CONSIGNA 1
Según el texto sobre Marlon de la Peña, ¿en qué lugar cambió de vida el 22 de marzo?
CONSIGNA 2
Por favor, retoma el texto sobre Marlon de la Peña y continúalo a partir de su última oración.

FRAGMENTO PROPORCIONADO
· · ·

A seis meses del accidente que se llevó este año a Marlon de la Peña, promesa de la ejecución de la flauta de millo y de la gestión cultural en el Caribe colombiano, el investigador y doctor en Artes antioqueño Federico Ochoa escribió este texto lleno de amor, remembranzas y preguntas acerca de lo que pudo ser y ya no es.
Recuerdo Marlon de la Peña
Extraído de: IG vientoytambo1 | Foto: Marlon, Festival de Orquestas 2022 - Rafael Quiroz
Federico Ochoa Escobar*

El pasado 22 de marzo, en Talaigua, Mompox, Marlon de la Peña cambió de vida. No encuentro palabras para explicarlo. Quizás no existan. Lo habitual, la expresión más común, es decir que murió. O que falleció. Pero yo siento que Marlon sigue presente, que nos sigue acompañando. Buscando una mejor forma de expresarlo pensé en escribir que ese 22 de marzo su corazón dejó de latir, intentando dar una idea de que solo fue un problema físico, pero siento que el corazón de Marlon sigue latiendo. Su fuerza, sus ideas, su música, su emprendimiento y su lucha siguen presentes. También pensé en las opciones “el día que Marlon nos dejó” o “cuando Marlon pasó a mejor vida”, pero no siento que nos haya dejado, y además estoy seguro de que para él no había mejor vida que la que vivía.  

Desde que lo conocí, hasta esa fecha triste, vi en Marlon a un ser singular, alguien que se salía del molde, de lo habitual. En términos académicos, y siguiendo la teoría del famoso sociólogo Pierre Bourdieu, era alguien que se salía del habitus, es decir, alguien que hacía lo que no se esperaba que hiciera en relación con su lugar de nacimiento, su condición socioeconómica, su edad, su entorno. Y quienes se salen del habitus, son considerados locos. Así que sí, en esos términos, Marlon, al igual que el Quijote, y que tantos otros gestores culturales de la Colombia profunda, era un loco.

· · ·

MATERIAL RECOPILADO

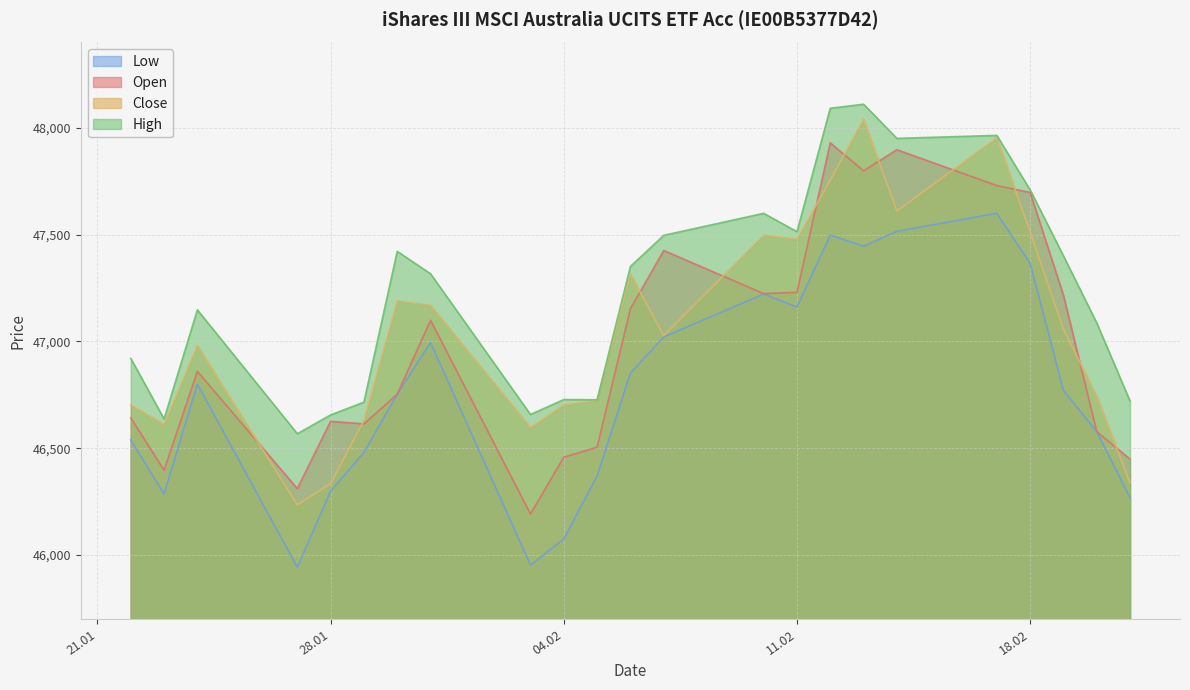

Does the chart have visible grid lines?

Yes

· · ·

RESPUESTA 1
En Talaigua, Mompox.

RESPUESTA 2
Pero no voy a describir aquí quién era Marlon, porque creo que era muchísimas cosas, y cada uno de los que nos relacionamos con él nos forjamos una imagen particular, personal y subjetiva. Tampoco me voy a extender en elogios ni calificativos por lo que hacía. Prefiero contarles cómo fueron nuestros encuentros, cómo la vida y la pasión por hacer cosas, por aprender y sobre todo nuestro amor compartido por las músicas tradicionales del Caribe colombiano, nos juntaron, y usted como lector podrá sacar sus propias conclusiones de este personaje sui generis, al que le han hecho –y le continuarán y continuaremos haciendo– homenajes, a pesar de su asombrosa juventud. Sí, porque Marlon, que era gaitero, cañamillero, clarinetista, gestor cultural, pedagogo, emprendedor, estudioso, compañero y maestro, se le dio por dejarnos con tan solo 34 años.

Era el domingo 2 de diciembre de 2001. Había viajado a Mompox para asistir al evento “La cultura le declara la paz a Colombia”. Vine con el único objetivo de aprender de las músicas tradicionales de la región. Había vuelto el año anterior de Cuba, país en el que viví tres años en los cuales me dediqué al estudio del saxofón, y en el que entendí la importancia de conocer y valorar nuestra propia cultura.

No recuerdo cómo, ni quién ni por qué, pero de alguna forma alguien me llevó a la casa de una señora que tenía dos hijos que estudiaban música. La señora me los presentó con máximo orgullo. Uno tenía unos trece años y el otro era aún menor. Ambos, me decía su madre, se dedicaban a aprender gaita y caña de millo y querían ser grandes músicos. No recuerdo más de ese encuentro, pero nunca olvidaré dos cosas: primero, sus caras, que se quedaron grabadas en mi memoria. Dos niños de Talaigua, en los albores del siglo XX, que vieran con orgullo estudiar las músicas tradicionales, y además quisieran ser músicos profesionales, y estuvieran apoyados con orgullo por su madre en la Colombia rural, me pareció algo muy inusual. Eran Ariel y Marlon de la Peña. Segundo, mi vergüenza, al ver que me presentaban a los niños como si yo fuera alguien importante, simplemente por el hecho de yo ser músico académico, mayor y de una ciudad del interior el país. Esto me apenaba, porque en realidad yo sabía que los importantes eran ellos, que yo era el que quería aprender a tocar sus músicas y quien envidiaba sus talentos.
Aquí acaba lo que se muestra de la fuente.